PROBLEM TO WORK ON. Reproduce every one of the following entries verbatim, line by line, without changing any character.

DATASET EXTRACT.
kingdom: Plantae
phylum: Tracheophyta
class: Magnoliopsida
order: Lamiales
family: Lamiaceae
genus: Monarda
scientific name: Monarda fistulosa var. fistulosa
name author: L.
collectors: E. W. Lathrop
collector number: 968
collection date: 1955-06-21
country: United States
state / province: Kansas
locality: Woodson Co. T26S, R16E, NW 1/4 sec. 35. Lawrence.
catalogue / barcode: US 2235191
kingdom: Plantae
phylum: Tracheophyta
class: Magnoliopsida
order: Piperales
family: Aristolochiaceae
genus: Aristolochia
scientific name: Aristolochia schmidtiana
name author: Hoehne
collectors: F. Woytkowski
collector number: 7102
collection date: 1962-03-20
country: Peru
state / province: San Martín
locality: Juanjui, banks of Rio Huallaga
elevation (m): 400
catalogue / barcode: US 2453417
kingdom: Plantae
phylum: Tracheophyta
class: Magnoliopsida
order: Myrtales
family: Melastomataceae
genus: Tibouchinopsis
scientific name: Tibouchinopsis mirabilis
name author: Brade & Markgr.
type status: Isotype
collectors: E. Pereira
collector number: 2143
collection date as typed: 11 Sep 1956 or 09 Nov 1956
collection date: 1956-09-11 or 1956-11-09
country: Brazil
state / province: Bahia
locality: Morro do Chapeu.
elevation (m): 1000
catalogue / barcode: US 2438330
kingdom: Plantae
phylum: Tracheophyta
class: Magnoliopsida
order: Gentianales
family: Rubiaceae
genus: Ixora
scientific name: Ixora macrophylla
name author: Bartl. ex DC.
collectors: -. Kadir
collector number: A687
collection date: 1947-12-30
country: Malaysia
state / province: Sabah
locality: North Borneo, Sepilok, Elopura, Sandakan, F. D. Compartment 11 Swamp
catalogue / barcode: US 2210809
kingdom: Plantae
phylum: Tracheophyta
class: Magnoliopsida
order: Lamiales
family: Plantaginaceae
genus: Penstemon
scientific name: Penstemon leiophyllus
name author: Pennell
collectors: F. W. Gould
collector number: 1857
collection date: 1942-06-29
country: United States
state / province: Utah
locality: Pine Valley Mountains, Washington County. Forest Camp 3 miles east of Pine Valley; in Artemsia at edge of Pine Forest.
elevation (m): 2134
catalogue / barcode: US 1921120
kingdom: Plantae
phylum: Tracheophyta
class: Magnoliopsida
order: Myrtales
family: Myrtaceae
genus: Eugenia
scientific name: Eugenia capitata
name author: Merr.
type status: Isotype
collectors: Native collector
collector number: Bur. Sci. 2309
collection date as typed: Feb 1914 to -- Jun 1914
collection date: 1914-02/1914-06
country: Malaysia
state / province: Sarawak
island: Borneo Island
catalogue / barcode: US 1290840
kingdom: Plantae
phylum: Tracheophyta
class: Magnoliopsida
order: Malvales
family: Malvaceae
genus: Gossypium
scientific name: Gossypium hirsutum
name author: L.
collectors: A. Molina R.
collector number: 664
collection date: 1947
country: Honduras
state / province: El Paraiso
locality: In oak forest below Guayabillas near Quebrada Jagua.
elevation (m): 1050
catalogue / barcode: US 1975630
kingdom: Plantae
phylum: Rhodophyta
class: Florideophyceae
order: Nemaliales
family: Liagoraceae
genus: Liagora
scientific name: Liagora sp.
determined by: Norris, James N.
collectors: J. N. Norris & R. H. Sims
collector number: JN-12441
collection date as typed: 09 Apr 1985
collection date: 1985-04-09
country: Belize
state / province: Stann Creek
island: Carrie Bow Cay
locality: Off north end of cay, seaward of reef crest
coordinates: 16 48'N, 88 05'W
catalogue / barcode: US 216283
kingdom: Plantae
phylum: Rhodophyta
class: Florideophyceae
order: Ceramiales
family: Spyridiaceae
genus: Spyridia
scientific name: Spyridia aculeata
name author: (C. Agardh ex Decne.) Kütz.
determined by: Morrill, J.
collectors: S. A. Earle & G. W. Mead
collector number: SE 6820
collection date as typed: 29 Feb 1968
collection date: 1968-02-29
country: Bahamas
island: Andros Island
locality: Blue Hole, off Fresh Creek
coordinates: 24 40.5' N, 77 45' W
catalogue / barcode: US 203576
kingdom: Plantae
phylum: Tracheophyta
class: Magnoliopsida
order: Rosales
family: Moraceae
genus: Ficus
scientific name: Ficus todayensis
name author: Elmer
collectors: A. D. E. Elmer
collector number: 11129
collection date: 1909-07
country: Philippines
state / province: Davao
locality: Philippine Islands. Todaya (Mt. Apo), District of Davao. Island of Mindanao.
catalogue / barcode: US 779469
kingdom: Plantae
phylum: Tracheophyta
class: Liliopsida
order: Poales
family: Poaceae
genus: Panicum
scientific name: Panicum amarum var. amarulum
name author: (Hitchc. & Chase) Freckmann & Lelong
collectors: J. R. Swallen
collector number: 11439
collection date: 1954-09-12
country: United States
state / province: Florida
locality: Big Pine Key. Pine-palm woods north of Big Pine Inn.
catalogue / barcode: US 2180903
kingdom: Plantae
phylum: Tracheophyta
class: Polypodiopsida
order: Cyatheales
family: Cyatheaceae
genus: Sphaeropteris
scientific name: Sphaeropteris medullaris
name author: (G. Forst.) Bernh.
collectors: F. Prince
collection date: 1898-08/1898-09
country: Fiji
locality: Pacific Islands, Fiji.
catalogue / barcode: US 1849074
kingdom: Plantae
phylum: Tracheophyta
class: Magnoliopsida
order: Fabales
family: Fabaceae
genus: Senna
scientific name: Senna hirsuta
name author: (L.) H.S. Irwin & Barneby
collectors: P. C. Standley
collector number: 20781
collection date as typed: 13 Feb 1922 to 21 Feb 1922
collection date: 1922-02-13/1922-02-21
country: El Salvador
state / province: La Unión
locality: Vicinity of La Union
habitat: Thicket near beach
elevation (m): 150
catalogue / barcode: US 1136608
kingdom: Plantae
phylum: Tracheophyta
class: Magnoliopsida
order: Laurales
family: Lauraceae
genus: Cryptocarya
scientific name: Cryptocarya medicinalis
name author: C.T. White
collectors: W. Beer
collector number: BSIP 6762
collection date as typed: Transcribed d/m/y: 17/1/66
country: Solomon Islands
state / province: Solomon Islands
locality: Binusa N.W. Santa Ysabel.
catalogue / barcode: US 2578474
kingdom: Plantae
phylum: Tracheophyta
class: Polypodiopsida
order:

OUTPUT OF THE TASK.
kingdom: Plantae
phylum: Tracheophyta
class: Magnoliopsida
order: Lamiales
family: Lamiaceae
genus: Monarda
scientific name: Monarda fistulosa var. fistulosa
name author: L.
collectors: E. W. Lathrop
collector number: 968
collection date: 1955-06-21
country: United States
state / province: Kansas
locality: Woodson Co. T26S, R16E, NW 1/4 sec. 35. Lawrence.
catalogue / barcode: US 2235191
kingdom: Plantae
phylum: Tracheophyta
class: Magnoliopsida
order: Piperales
family: Aristolochiaceae
genus: Aristolochia
scientific name: Aristolochia schmidtiana
name author: Hoehne
collectors: F. Woytkowski
collector number: 7102
collection date: 1962-03-20
country: Peru
state / province: San Martín
locality: Juanjui, banks of Rio Huallaga
elevation (m): 400
catalogue / barcode: US 2453417
kingdom: Plantae
phylum: Tracheophyta
class: Magnoliopsida
order: Myrtales
family: Melastomataceae
genus: Tibouchinopsis
scientific name: Tibouchinopsis mirabilis
name author: Brade & Markgr.
type status: Isotype
collectors: E. Pereira
collector number: 2143
collection date as typed: 11 Sep 1956 or 09 Nov 1956
collection date: 1956-09-11 or 1956-11-09
country: Brazil
state / province: Bahia
locality: Morro do Chapeu.
elevation (m): 1000
catalogue / barcode: US 2438330
kingdom: Plantae
phylum: Tracheophyta
class: Magnoliopsida
order: Gentianales
family: Rubiaceae
genus: Ixora
scientific name: Ixora macrophylla
name author: Bartl. ex DC.
collectors: -. Kadir
collector number: A687
collection date: 1947-12-30
country: Malaysia
state / province: Sabah
locality: North Borneo, Sepilok, Elopura, Sandakan, F. D. Compartment 11 Swamp
catalogue / barcode: US 2210809
kingdom: Plantae
phylum: Tracheophyta
class: Magnoliopsida
order: Lamiales
family: Plantaginaceae
genus: Penstemon
scientific name: Penstemon leiophyllus
name author: Pennell
collectors: F. W. Gould
collector number: 1857
collection date: 1942-06-29
country: United States
state / province: Utah
locality: Pine Valley Mountains, Washington County. Forest Camp 3 miles east of Pine Valley; in Artemsia at edge of Pine Forest.
elevation (m): 2134
catalogue / barcode: US 1921120
kingdom: Plantae
phylum: Tracheophyta
class: Magnoliopsida
order: Myrtales
family: Myrtaceae
genus: Eugenia
scientific name: Eugenia capitata
name author: Merr.
type status: Isotype
collectors: Native collector
collector number: Bur. Sci. 2309
collection date as typed: Feb 1914 to -- Jun 1914
collection date: 1914-02/1914-06
country: Malaysia
state / province: Sarawak
island: Borneo Island
catalogue / barcode: US 1290840
kingdom: Plantae
phylum: Tracheophyta
class: Magnoliopsida
order: Malvales
family: Malvaceae
genus: Gossypium
scientific name: Gossypium hirsutum
name author: L.
collectors: A. Molina R.
collector number: 664
collection date: 1947
country: Honduras
state / province: El Paraiso
locality: In oak forest below Guayabillas near Quebrada Jagua.
elevation (m): 1050
catalogue / barcode: US 1975630
kingdom: Plantae
phylum: Rhodophyta
class: Florideophyceae
order: Nemaliales
family: Liagoraceae
genus: Liagora
scientific name: Liagora sp.
determined by: Norris, James N.
collectors: J. N. Norris & R. H. Sims
collector number: JN-12441
collection date as typed: 09 Apr 1985
collection date: 1985-04-09
country: Belize
state / province: Stann Creek
island: Carrie Bow Cay
locality: Off north end of cay, seaward of reef crest
coordinates: 16 48'N, 88 05'W
catalogue / barcode: US 216283
kingdom: Plantae
phylum: Rhodophyta
class: Florideophyceae
order: Ceramiales
family: Spyridiaceae
genus: Spyridia
scientific name: Spyridia aculeata
name author: (C. Agardh ex Decne.) Kütz.
determined by: Morrill, J.
collectors: S. A. Earle & G. W. Mead
collector number: SE 6820
collection date as typed: 29 Feb 1968
collection date: 1968-02-29
country: Bahamas
island: Andros Island
locality: Blue Hole, off Fresh Creek
coordinates: 24 40.5' N, 77 45' W
catalogue / barcode: US 203576
kingdom: Plantae
phylum: Tracheophyta
class: Magnoliopsida
order: Rosales
family: Moraceae
genus: Ficus
scientific name: Ficus todayensis
name author: Elmer
collectors: A. D. E. Elmer
collector number: 11129
collection date: 1909-07
country: Philippines
state / province: Davao
locality: Philippine Islands. Todaya (Mt. Apo), District of Davao. Island of Mindanao.
catalogue / barcode: US 779469
kingdom: Plantae
phylum: Tracheophyta
class: Liliopsida
order: Poales
family: Poaceae
genus: Panicum
scientific name: Panicum amarum var. amarulum
name author: (Hitchc. & Chase) Freckmann & Lelong
collectors: J. R. Swallen
collector number: 11439
collection date: 1954-09-12
country: United States
state / province: Florida
locality: Big Pine Key. Pine-palm woods north of Big Pine Inn.
catalogue / barcode: US 2180903
kingdom: Plantae
phylum: Tracheophyta
class: Polypodiopsida
order: Cyatheales
family: Cyatheaceae
genus: Sphaeropteris
scientific name: Sphaeropteris medullaris
name author: (G. Forst.) Bernh.
collectors: F. Prince
collection date: 1898-08/1898-09
country: Fiji
locality: Pacific Islands, Fiji.
catalogue / barcode: US 1849074
kingdom: Plantae
phylum: Tracheophyta
class: Magnoliopsida
order: Fabales
family: Fabaceae
genus: Senna
scientific name: Senna hirsuta
name author: (L.) H.S. Irwin & Barneby
collectors: P. C. Standley
collector number: 20781
collection date as typed: 13 Feb 1922 to 21 Feb 1922
collection date: 1922-02-13/1922-02-21
country: El Salvador
state / province: La Unión
locality: Vicinity of La Union
habitat: Thicket near beach
elevation (m): 150
catalogue / barcode: US 1136608
kingdom: Plantae
phylum: Tracheophyta
class: Magnoliopsida
order: Laurales
family: Lauraceae
genus: Cryptocarya
scientific name: Cryptocarya medicinalis
name author: C.T. White
collectors: W. Beer
collector number: BSIP 6762
collection date as typed: Transcribed d/m/y: 17/1/66
country: Solomon Islands
state / province: Solomon Islands
locality: Binusa N.W. Santa Ysabel.
catalogue / barcode: US 2578474
kingdom: Plantae
phylum: Tracheophyta
class: Polypodiopsida
order:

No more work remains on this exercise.